* _Page extract_
Problem statement– We have given string str of length N. The string contains only alphabetical characters. Also, we have given K and X positive integers. We need to find a total number of different sub strings of length K containing the at most X distinct vowels.
Sample examples
Input– str = ‘point’, K = 3, X = 2
Output– 3
Explanation– The sub strings of length 3 containing at most 2 distinct vowels are −
The string ‘poi’ contains 2 vowels.
The string ‘oin’ contains two vowels.
The string ‘int’ contains 1 vowel.
Input– str = ‘sdfgh’, K = 3, X = 2
Output– 0
Explanation– The string doesn’t contain any vowel, so the output is zero.
Input– str = ‘aeiou’, K = 2, X = 2
Output– 4
Explanation– The sub strings of length 2 containing at most 2 distinct vowels are: ‘ae’, ‘ei’, ‘io’, and ‘ou’.
Approach 1
In this approach, we will get each sub string of length K from the given string. After that, we will check the number of distinct vowels in the sub string, and return the reuslt value based on the total number of vowels that the sub string contains.
Algorithm
Initialize the ‘cnt’ and ‘len’ variables.
Start traversing the string and traverse it from the 0th index to the len – k index.
Use the substr() method to get the sub string of length K starting from the index i.
Use the countDistVowels() function to count the distinct vowels in the sub string.
In the countDistVowels() function, use the map to store the presence of a particular vowel.
Access the values for the a, e, I, o, and u keys from the map and return their sum.
If the total number of the distinct vowel in the sub string is less than K, increment the ‘cnt’ value by 1.
When all iteration of the loop are completes, return the ‘cnt’ value.

* _Stored records_
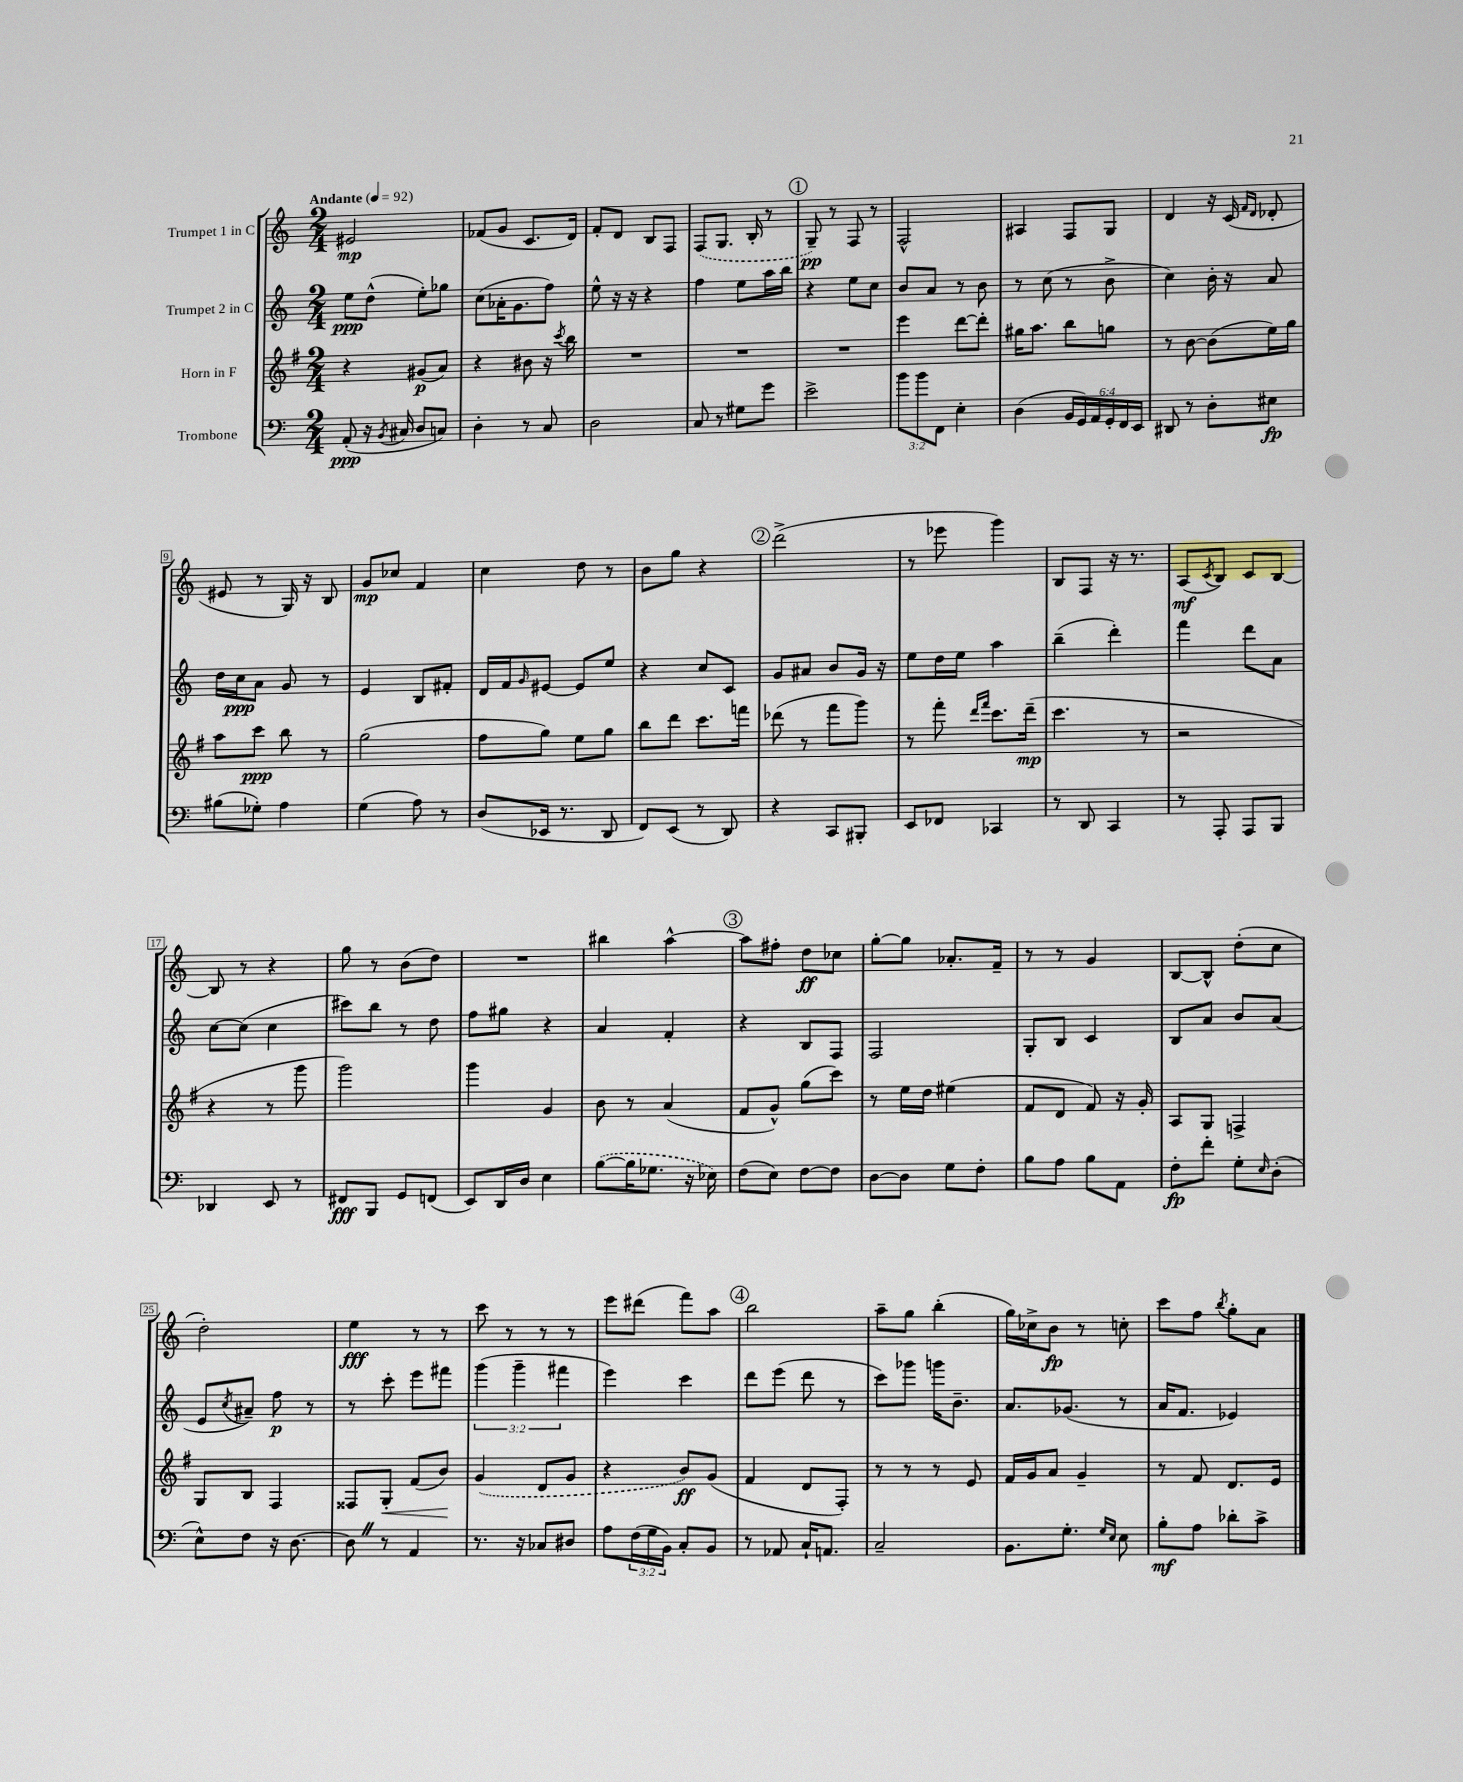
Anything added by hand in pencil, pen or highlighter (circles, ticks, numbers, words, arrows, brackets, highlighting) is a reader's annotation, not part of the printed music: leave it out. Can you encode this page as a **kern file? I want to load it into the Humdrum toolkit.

**kern	**dynam	**kern	**dynam	**kern	**dynam	**kern	**dynam
*part4	*part4	*part3	*part3	*part2	*part2	*part1	*part1
*staff4	*staff4	*staff3	*staff3	*staff2	*staff2	*staff1	*staff1
*I"Trombone	*	*I"Horn in F	*	*I"Trumpet 2 in C	*	*I"Trumpet 1 in C	*
*clefF4	*	*clefG2	*	*clefG2	*	*clefG2	*
*k[]	*	*k[f#]	*	*k[]	*	*k[]	*
*M2/4	*	*M2/4	*	*M2/4	*	*M2/4	*
*MM92	*	*MM92	*	*MM92	*	*MM92	*
=1	=1	=1	=1	=1	=1	=1	=1
!	!	!	!	!	!	!LO:TX:a:B:t=Andante	!
(8AA'/	ppp	4r	.	8ee\L	ppp	2e#X/	mp
16r	.	.	.	(8dd^^\J	.	.	.
8qBB/	.	.	.	.	.	.	.
16C#X/	.	.	.	.	.	.	.
8D/L	.	(8g#X/L	p	8ee'\L)	.	.	.
8Cn/J)	.	8a/J)	.	8gg-X\J	.	.	.
=2	=2	=2	=2	=2	=2	=2	=2
4D'\	.	4r	.	(8cc\L	.	(8f-X/L	.
.	.	.	.	16a-X'\K	.	8g/J	.
.	.	.	.	8.g\	.	.	.
8r	.	8b#X\	.	.	.	8.c/L	.
8C/	.	16r	.	8ff\J)	.	.	.
.	.	8qccc/	.	.	.	.	.
.	.	16bb\	.	.	.	16d/Jk)	.
=3	=3	=3	=3	=3	=3	=3	=3
2D\	.	2r	.	8ee^^\	.	8f'/L	.
.	.	.	.	16r	.	8d/J	.
.	.	.	.	16r	.	.	.
.	.	.	.	4r	.	8B/L	.
.	.	.	.	.	.	8F/J	.
=4	=4	=4	=4	=4	=4	=4	=4
8C/	.	2r	.	4ff\	.	(8F/L	.
8r	.	.	.	.	.	8.G/J	.
8G#X\L	.	.	.	8ee\L	.	.	.
.	.	.	.	.	.	16B'/	.
8g\J	.	.	.	16aa\L	.	8r	.
.	.	.	.	16bb\JJ	.	.	.
!!LO:REH:place=s1:t=1
=5	=5	=5	=5	=5	=5	=5	=5
2e^\	.	2r	.	4r	.	8G~/)	pp
.	.	.	.	.	.	8r	.
.	.	.	.	8ee\L	.	8F/	.
.	.	.	.	8cc\J	.	8r	.
=6	=6	=6	=6	=6	=6	=6	=6
12b\L	.	4eee\	.	8b/L	.	2F^^/	.
12b\	.	.	.	.	.	.	.
.	.	.	.	8a/J	.	.	.
12FF\J	.	.	.	.	.	.	.
4E'\	.	[8ddd\L	.	8r	.	.	.
.	.	8ddd'\J]	.	8b\	.	.	.
=7	=7	=7	=7	=7	=7	=7	=7
(4D\	.	16gg#X\KL	.	8r	.	4A#X/	.
.	.	8.aa\J	.	.	.	.	.
.	.	.	.	(8cc\	.	.	.
24BB/LL	.	8bb\L	.	8r	.	8F/L	.
24GG/)	.	.	.	.	.	.	.
24AA/	.	.	.	.	.	.	.
24GG'/	.	8ggn\J	.	8b^\	.	8G/J	.
24FF/	.	.	.	.	.	.	.
24EE/JJ	.	.	.	.	.	.	.
=8	=8	=8	=8	=8	=8	=8	=8
8DD#X/	.	8r	.	4cc\)	.	4d/	.
8r	.	[8b\	.	.	.	.	.
8D'\L	.	(8b\L]	.	16b'\	.	16r	.
.	.	.	.	16r	.	(16c/	.
.	.	.	.	.	.	16qqf/LL	.
.	.	.	.	.	.	16qqd/JJ	.
8E#X\J	fp	16ee\L)	.	8a/	.	8d-X'/	.
.	.	16gg\JJ	.	.	.	.	.
!!LO:LB:g=z
=9	=9	=9	=9	=9	=9	=9	=9
(8B#X\L	.	8aa\L	.	16dd\LL	.	8e#X/	.
.	.	.	.	16cc\J	ppp	.	.
8G-X'\J)	.	8ccc\J	ppp	8a\J	.	8r	.
4A\	.	8bb\	.	8g/	.	16G/)	.
.	.	.	.	.	.	16r	.
.	.	8r	.	8r	.	8B/	.
=10	=10	=10	=10	=10	=10	=10	=10
(4G\	.	(2gg\	.	4e/	.	8g/L	mp
.	.	.	.	.	.	8cc-X/J	.
8A\)	.	.	.	8B/L	.	4f/	.
8r	.	.	.	8f#X'/J	.	.	.
=11	=11	=11	=11	=11	=11	=11	=11
(8D/L	.	8ff#\L	.	16d/LL	.	4cc\	.
.	.	.	.	16f/J	.	.	.
.	.	.	.	16qqg/	.	.	.
16EE-X/Jk	.	8gg\J)	.	[8e#X/J	.	.	.
8.r	.	.	.	.	.	.	.
.	.	8ee\L	.	8e#/L]	.	8dd\	.
8DD/	.	8gg\J	.	8ee/J	.	8r	.
=12	=12	=12	=12	=12	=12	=12	=12
8FF/L)	.	8bb\L	.	4r	.	8b\L	.
(8EE/J	.	8ddd\J	.	.	.	8gg\J	.
8r	.	8.ccc\L	.	8cc/L	.	4r	.
8DD/)	.	.	.	8c/J	.	.	.
.	.	16fffn\Jk	.	.	.	.	.
!!LO:REH:place=s1:t=2
=13	=13	=13	=13	=13	=13	=13	=13
4r	.	(8ddd-X\	.	8g/L	.	(2ddd^\	.
.	.	8r	.	8a#X/J	.	.	.
8CC/L	.	8fff#\L	.	8b/L	.	.	.
8BBB#X'/J	.	8ggg\J)	.	16g/Jk	.	.	.
.	.	.	.	16r	.	.	.
=14	=14	=14	=14	=14	=14	=14	=14
8EE/L	.	8r	.	8ee\L	.	8r	.
8FF-X/J	.	8fff#'\	.	16dd\L	.	8eee-X\	.
.	.	.	.	16ee\JJ	.	.	.
.	.	16qqddd/LL	.	.	.	.	.
.	.	16qqfff#/JJ	.	.	.	.	.
4CC-X/	.	8.ccc\L	.	4aa\	.	4ggg\)	.
.	.	(16ddd~\Jk	mp	.	.	.	.
=15	=15	=15	=15	=15	=15	=15	=15
8r	.	4.ccc\	.	(4bb~\	.	8B/L	.
8DD/	.	.	.	.	.	8F/J	.
4CC/	.	.	.	4ddd'\)	.	16r	.
.	.	.	.	.	.	8.r	.
.	.	8r	.	.	.	.	.
=16	=16	=16	=16	=16	=16	=16	=16
8r	.	2r	.	4fff\	.	(8A/L	mf
.	.	.	.	.	.	8qc/	.
8AAA'/	.	.	.	.	.	8B/J)	.
8AAA/L	.	.	.	8ddd\L	.	8c/L	.
8BBB/J	.	.	.	8a\J	.	[8B/J	.
!!LO:LB:g=z
=17	=17	=17	=17	=17	=17	=17	=17
4DD-X/	.	4r	.	[8cc\L	.	8B/]	.
.	.	.	.	(8cc\J]	.	8r	.
8EE/	.	8r	.	4cc\	.	4r	.
8r	.	8ggg\	.	.	.	.	.
=18	=18	=18	=18	=18	=18	=18	=18
8FF#X/L	fff	2ggg\)	.	8ccc#X\L)	.	8gg\	.
8BBB/J	.	.	.	8bb\J	.	8r	.
8GG/L	.	.	.	8r	.	(8b\L	.
(8FFn/J	.	.	.	8dd\	.	8dd\J)	.
=19	=19	=19	=19	=19	=19	=19	=19
8EE/L)	.	4ggg\	.	8ff\L	.	2r	.
16DD/L	.	.	.	8gg#X\J	.	.	.
16D/JJ	.	.	.	.	.	.	.
4E\	.	4g/	.	4r	.	.	.
=20	=20	=20	=20	=20	=20	=20	=20
([8B\L	.	8b\	.	4a/	.	4bb#X\	.
16B\K]	.	8r	.	.	.	.	.
8.G-X\J	.	.	.	.	.	.	.
.	.	(4a/	.	4f'/	.	[4aa^^\	.
16r	.	.	.	.	.	.	.
16E-X\)	.	.	.	.	.	.	.
!!LO:REH:place=s1:t=3
=21	=21	=21	=21	=21	=21	=21	=21
(8F\L	.	8f#/L	.	4r	.	8aa\L]	.
8E\J)	.	8g^^/J)	.	.	.	8ff#X'\J	.
[8F\L	.	(8gg\L	.	8B/L	.	8dd\L	ff
8F\J]	.	8ccc\J)	.	8F/J	.	8cc-X\J	.
=22	=22	=22	=22	=22	=22	=22	=22
[8D\L	.	8r	.	2F/	.	[8gg'\L	.
8D\J]	.	16ee\LL	.	.	.	8gg\J]	.
.	.	16dd\JJ	.	.	.	.	.
8G\L	.	(4ee#X\	.	.	.	8.a-X'/L	.
8F'\J	.	.	.	.	.	.	.
.	.	.	.	.	.	16f~/Jk	.
=23	=23	=23	=23	=23	=23	=23	=23
8B\L	.	8f#/L	.	8G'/L	.	8r	.
8A\J	.	8d/J	.	8B/J	.	8r	.
8B\L	.	8f#/)	.	4c/	.	4g/	.
8AA\J	.	16r	.	.	.	.	.
.	.	16g'/	.	.	.	.	.
=24	=24	=24	=24	=24	=24	=24	=24
8F'\L	fp	8A/L	.	8B/L	.	[8B/L	.
8f'\J	.	8G/J	.	8a/J	.	8B^^/J]	.
8G'\L	.	4Fn^/	.	8b/L	.	(8dd'\L	.
16qqE/	.	.	.	.	.	.	.
(8D'\J	.	.	.	(8a/J	.	8cc\J	.
!!LO:LB:g=z
=25	=25	=25	=25	=25	=25	=25	=25
8E^^\L)	.	8G/L	.	8e/L	.	2dd'\)	.
.	.	.	.	8qcc/	.	.	.
8F\J	.	8B/J	.	8a#X~/J)	.	.	.
16r	.	4F#/	.	8ff\	p	.	.
[8.D\	.	.	.	.	.	.	.
.	.	.	.	8r	.	.	.
=26	=26	=26	=26	=26	=26	=26	=26
8DZ\]	.	8F##X/L	.	8r	.	4ee\	fff
!	!	!	!LO:HP:b	!	!	!	!
8r	.	8G'/J	<	8ccc'\	.	.	.
4AA/	.	(8f#/L	.	8eee\L	.	8r	.
.	.	8b/J)	.	8fff#X\J	.	8r	.
.	.	.	[	.	.	.	.
=27	=27	=27	=27	=27	=27	=27	=27
8.r	.	(4g/	.	(6ggg\	.	8ccc\	.
.	.	.	.	.	.	8r	.
.	.	.	.	6ggg~\	.	.	.
16r	.	.	.	.	.	.	.
8C-X/L	.	8d/L	.	.	.	8r	.
.	.	.	.	6fff#X\	.	.	.
8D#X/J	.	8g/J	.	.	.	8r	.
=28	=28	=28	=28	=28	=28	=28	=28
8A\L	.	4r	.	4eee\)	.	8eee\L	.
(24F\L	.	.	.	.	.	(8ddd#X\J	.
24G\	.	.	.	.	.	.	.
24BB\JJ)	.	.	.	.	.	.	.
8C'/L	.	8b/L)	ff	4ccc\	.	8fff\L)	.
8BB/J	.	(8g/J	.	.	.	8aa\J	.
!!LO:REH:place=s1:t=4
=29	=29	=29	=29	=29	=29	=29	=29
8r	.	4f#/	.	8ddd\L	.	2bb\	.
8AA-X/	.	.	.	(8eee\J	.	.	.
16C`/KL	.	8d/L	.	8ddd\	.	.	.
8.AAn/J	.	.	.	.	.	.	.
.	.	8F#'/J)	.	8r	.	.	.
=30	=30	=30	=30	=30	=30	=30	=30
2C~/	.	8r	.	8ccc\L)	.	8aa~\L	.
.	.	8r	.	8ggg-X\J	.	8gg\J	.
.	.	8r	.	16gggn\KL	.	(4bb'\	.
.	.	.	.	8.b~\J	.	.	.
.	.	8e/	.	.	.	.	.
=31	=31	=31	=31	=31	=31	=31	=31
8.BB\L	.	16f#/LL	.	8.a/L	.	16gg\LL)	.
.	.	16g/J	.	.	.	16cc-X^\J	.
.	.	8a/J	.	.	.	8b\J	fp
8.G'\J	.	.	.	(8.g-X/J	.	.	.
.	.	4g~/	.	.	.	8r	.
16qqG/LL	.	.	.	.	.	.	.
16qqE/JJ	.	.	.	.	.	.	.
8E\	.	.	.	8r	.	8ccn'\	.
=32	=32	=32	=32	=32	=32	=32	=32
8B'\L	mf	8r	.	16a/KL	.	8ccc\L	.
.	.	.	.	8.f/J	.	.	.
8A\J	.	8f#/	.	.	.	8ff\J	.
.	.	.	.	.	.	8qbb/	.
8d-X'\L	.	8.d/L	.	4e-X/)	.	8gg'\L	.
8c^\J	.	.	.	.	.	8a\J	.
.	.	16e/Jk	.	.	.	.	.
==	==	==	==	==	==	==	==
*-	*-	*-	*-	*-	*-	*-	*-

* _What to do_
a) In the vowel-substring page, which method does the algorithm use to get each substring of length K?
b) Copy everything in the vowel-substring page from "Problem statement– We" down to "output is zero.".

* _Expected outputs_
a) The substr() method.

b)
Problem statement– We have given string str of length N. The string contains only alphabetical characters. Also, we have given K and X positive integers. We need to find a total number of different sub strings of length K containing the at most X distinct vowels.
Sample examples
Input– str = ‘point’, K = 3, X = 2
Output– 3
Explanation– The sub strings of length 3 containing at most 2 distinct vowels are −
The string ‘poi’ contains 2 vowels.
The string ‘oin’ contains two vowels.
The string ‘int’ contains 1 vowel.
Input– str = ‘sdfgh’, K = 3, X = 2
Output– 0
Explanation– The string doesn’t contain any vowel, so the output is zero.